An irate Raiders coach Ricky Stuart claimed his prop Paul Vaughan was impeded while attempting to pressure Wallace’s kick.
“There’s a new rule this year in place where you’re not allowed to have blockers impede a players that’s chasing down the kicker of a field goal. We had a players who was impeded by two blockers,” Stuart claimed in his post-match press conference.
However, the NRL bunker saw no problems and the field goal was awarded.
It meant Penrith – a team which had gone down by less than two points on three occasions during the first eight rounds of the season – finally finished on top in a close encounter.
Wallace was delighted, especially as his side had let an 18-6 lead slip with some poor second half football.
“A lot of relief, we really had a close game though,” Wallace, who was shifted from hooker to halfback for the Bathurst match said.
“The second half was very frustrating. The first half I thought we were really good, second half though there was a lot of dropped ball coming out of our end.
“That is something we’ve been really good at the last couple of weeks, is getting out of our half, but today in the second half was pretty poor.”
Wallace’s one-point winner came in the 79th minute after team-mate Jamie Soward and Canberra’s Aidan Sezer both had earlier attempts waved away.
It was his seventh field goal from 191 NRL matches and while not as spectacular as the 44 metre effort in round three of the 2007 competition which sunk the Broncos, it was still one he will relish.
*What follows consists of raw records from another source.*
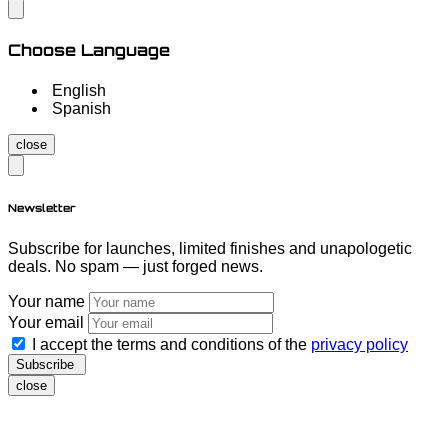
Choose Language
English
Spanish
close
Newsletter
Subscribe for launches, limited finishes and unapologetic
deals. No spam — just forged news.
Your name
Your email
I accept the terms and conditions of the
privacy policy
Subscribe
close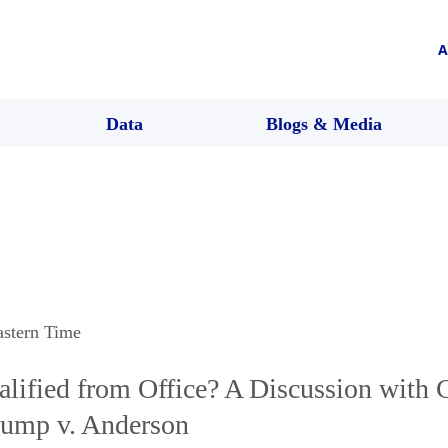
A
Data
Blogs & Media
astern Time
alified from Office? A Discussion wit
rump v. Anderson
The victory lifted the Panthers from 12th on the ladder into eighth, their record reading four wins and five losses from nine rounds.
“It’s a credit to the boys, they have been working hard for eight weeks now,” Wallace said
“There have been a lot of tight games and we are looking forward to the weekend off next week and we’ll get ready to go for the week after.”
Aside from his late heroics with the boot, Wallace’s impact was felt throughout the game. He made 29 tackles – a count only one member of his team in Trent Merrin bettered – and took on the Raiders’ line five times.
But Wallace deflected praise from himself onto team-mate James Segeyaro, who made his return from a broken arm. He suffered that injury in a 30-22 round one loss to the Raiders.
While named as the starting hooker, Segeyaro was actually a member of the interchange bench.
He was still given a good amount of game time by coach Anthony Griffin – 52 minutes – and finished with 26 tackles and 118 metres gained.
“I thought he [Segeyaro] was really good, especially being his first week back. He had a bit of spark there, he had us going forward, so it was good to have him back,” Wallace said.